··· Task inputs ···

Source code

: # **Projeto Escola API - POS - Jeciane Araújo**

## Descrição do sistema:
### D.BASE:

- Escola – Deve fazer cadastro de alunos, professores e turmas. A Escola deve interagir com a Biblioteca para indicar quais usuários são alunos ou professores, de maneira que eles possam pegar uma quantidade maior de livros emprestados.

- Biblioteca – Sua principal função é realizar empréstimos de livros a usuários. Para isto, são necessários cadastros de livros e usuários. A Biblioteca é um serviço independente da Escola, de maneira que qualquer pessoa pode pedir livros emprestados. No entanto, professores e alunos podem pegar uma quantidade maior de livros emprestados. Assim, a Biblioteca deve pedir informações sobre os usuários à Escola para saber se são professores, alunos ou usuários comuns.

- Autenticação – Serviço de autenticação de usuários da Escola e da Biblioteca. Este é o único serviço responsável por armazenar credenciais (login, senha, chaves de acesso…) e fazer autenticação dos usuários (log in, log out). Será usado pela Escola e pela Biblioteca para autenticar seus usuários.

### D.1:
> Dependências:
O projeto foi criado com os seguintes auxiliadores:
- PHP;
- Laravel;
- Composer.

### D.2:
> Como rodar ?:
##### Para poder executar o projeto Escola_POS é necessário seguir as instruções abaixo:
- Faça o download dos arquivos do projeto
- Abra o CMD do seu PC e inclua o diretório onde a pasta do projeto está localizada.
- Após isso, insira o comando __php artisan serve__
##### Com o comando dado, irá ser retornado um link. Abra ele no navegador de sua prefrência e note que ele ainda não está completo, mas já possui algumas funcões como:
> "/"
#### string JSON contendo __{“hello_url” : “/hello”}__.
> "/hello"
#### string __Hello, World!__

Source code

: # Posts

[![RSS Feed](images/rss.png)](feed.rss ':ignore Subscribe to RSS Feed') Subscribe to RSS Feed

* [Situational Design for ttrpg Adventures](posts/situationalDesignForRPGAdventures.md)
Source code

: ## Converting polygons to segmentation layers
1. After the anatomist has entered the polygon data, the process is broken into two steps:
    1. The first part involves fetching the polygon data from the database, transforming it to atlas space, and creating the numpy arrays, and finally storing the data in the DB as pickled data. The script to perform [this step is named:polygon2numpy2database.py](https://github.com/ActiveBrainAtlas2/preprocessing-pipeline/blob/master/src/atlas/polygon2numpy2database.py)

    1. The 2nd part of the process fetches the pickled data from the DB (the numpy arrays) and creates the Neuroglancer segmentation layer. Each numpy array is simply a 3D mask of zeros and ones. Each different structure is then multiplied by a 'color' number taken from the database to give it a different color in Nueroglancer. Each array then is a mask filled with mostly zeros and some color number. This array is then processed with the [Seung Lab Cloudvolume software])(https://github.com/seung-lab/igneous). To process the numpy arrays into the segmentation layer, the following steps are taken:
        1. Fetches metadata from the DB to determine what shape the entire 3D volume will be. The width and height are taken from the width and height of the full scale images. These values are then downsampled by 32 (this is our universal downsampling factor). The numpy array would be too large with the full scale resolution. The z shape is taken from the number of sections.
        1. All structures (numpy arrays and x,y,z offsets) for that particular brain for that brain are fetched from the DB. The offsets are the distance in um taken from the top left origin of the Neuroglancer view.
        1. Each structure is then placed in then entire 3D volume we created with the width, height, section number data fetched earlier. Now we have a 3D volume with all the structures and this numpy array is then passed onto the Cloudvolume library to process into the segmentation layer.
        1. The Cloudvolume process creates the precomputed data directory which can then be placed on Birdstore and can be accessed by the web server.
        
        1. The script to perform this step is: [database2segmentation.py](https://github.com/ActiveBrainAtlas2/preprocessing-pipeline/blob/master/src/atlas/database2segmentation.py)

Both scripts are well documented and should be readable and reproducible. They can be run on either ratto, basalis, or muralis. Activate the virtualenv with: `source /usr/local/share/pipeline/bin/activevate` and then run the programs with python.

···

**Task**: Rewrite every line of the listing above as a Markdown table with the columns "Row" and "Content," numbering the rows in order and omitting blank lines.

**Task output**:
| Row | Content |
|---|---|
| 1 | Source code |
| 2 | : # **Projeto Escola API - POS - Jeciane Araújo** |
| 3 | ## Descrição do sistema: |
| 4 | ### D.BASE: |
| 5 | - Escola – Deve fazer cadastro de alunos, professores e turmas. A Escola deve interagir com a Biblioteca para indicar quais usuários são alunos ou professores, de maneira que eles possam pegar uma quantidade maior de livros emprestados. |
| 6 | - Biblioteca – Sua principal função é realizar empréstimos de livros a usuários. Para isto, são necessários cadastros de livros e usuários. A Biblioteca é um serviço independente da Escola, de maneira que qualquer pessoa pode pedir livros emprestados. No entanto, professores e alunos podem pegar uma quantidade maior de livros emprestados. Assim, a Biblioteca deve pedir informações sobre os usuários à Escola para saber se são professores, alunos ou usuários comuns. |
| 7 | - Autenticação – Serviço de autenticação de usuários da Escola e da Biblioteca. Este é o único serviço responsável por armazenar credenciais (login, senha, chaves de acesso…) e fazer autenticação dos usuários (log in, log out). Será usado pela Escola e pela Biblioteca para autenticar seus usuários. |
| 8 | ### D.1: |
| 9 | > Dependências: |
| 10 | O projeto foi criado com os seguintes auxiliadores: |
| 11 | - PHP; |
| 12 | - Laravel; |
| 13 | - Composer. |
| 14 | ### D.2: |
| 15 | > Como rodar ?: |
| 16 | ##### Para poder executar o projeto Escola_POS é necessário seguir as instruções abaixo: |
| 17 | - Faça o download dos arquivos do projeto |
| 18 | - Abra o CMD do seu PC e inclua o diretório onde a pasta do projeto está localizada. |
| 19 | - Após isso, insira o comando __php artisan serve__ |
| 20 | ##### Com o comando dado, irá ser retornado um link. Abra ele no navegador de sua prefrência e note que ele ainda não está completo, mas já possui algumas funcões como: |
| 21 | > "/" |
| 22 | #### string JSON contendo __{“hello_url” : “/hello”}__. |
| 23 | > "/hello" |
| 24 | #### string __Hello, World!__ |
| 25 | Source code |
| 26 | : # Posts |
| 27 | [![RSS Feed](images/rss.png)](feed.rss ':ignore Subscribe to RSS Feed') Subscribe to RSS Feed |
| 28 | * [Situational Design for ttrpg Adventures](posts/situationalDesignForRPGAdventures.md) |
| 29 | Source code |
| 30 | : ## Converting polygons to segmentation layers |
| 31 | 1. After the anatomist has entered the polygon data, the process is broken into two steps: |
| 32 |     1. The first part involves fetching the polygon data from the database, transforming it to atlas space, and creating the numpy arrays, and finally storing the data in the DB as pickled data. The script to perform [this step is named:polygon2numpy2database.py](https://github.com/ActiveBrainAtlas2/preprocessing-pipeline/blob/master/src/atlas/polygon2numpy2database.py) |
| 33 |     1. The 2nd part of the process fetches the pickled data from the DB (the numpy arrays) and creates the Neuroglancer segmentation layer. Each numpy array is simply a 3D mask of zeros and ones. Each different structure is then multiplied by a 'color' number taken from the database to give it a different color in Nueroglancer. Each array then is a mask filled with mostly zeros and some color number. This array is then processed with the [Seung Lab Cloudvolume software])(https://github.com/seung-lab/igneous). To process the numpy arrays into the segmentation layer, the following steps are taken: |
| 34 |         1. Fetches metadata from the DB to determine what shape the entire 3D volume will be. The width and height are taken from the width and height of the full scale images. These values are then downsampled by 32 (this is our universal downsampling factor). The numpy array would be too large with the full scale resolution. The z shape is taken from the number of sections. |
| 35 |         1. All structures (numpy arrays and x,y,z offsets) for that particular brain for that brain are fetched from the DB. The offsets are the distance in um taken from the top left origin of the Neuroglancer view. |
| 36 |         1. Each structure is then placed in then entire 3D volume we created with the width, height, section number data fetched earlier. Now we have a 3D volume with all the structures and this numpy array is then passed onto the Cloudvolume library to process into the segmentation layer. |
| 37 |         1. The Cloudvolume process creates the precomputed data directory which can then be placed on Birdstore and can be accessed by the web server. |
| 38 |         1. The script to perform this step is: [database2segmentation.py](https://github.com/ActiveBrainAtlas2/preprocessing-pipeline/blob/master/src/atlas/database2segmentation.py) |
| 39 | Both scripts are well documented and should be readable and reproducible. They can be run on either ratto, basalis, or muralis. Activate the virtualenv with: `source /usr/local/share/pipeline/bin/activevate` and then run the programs with python. |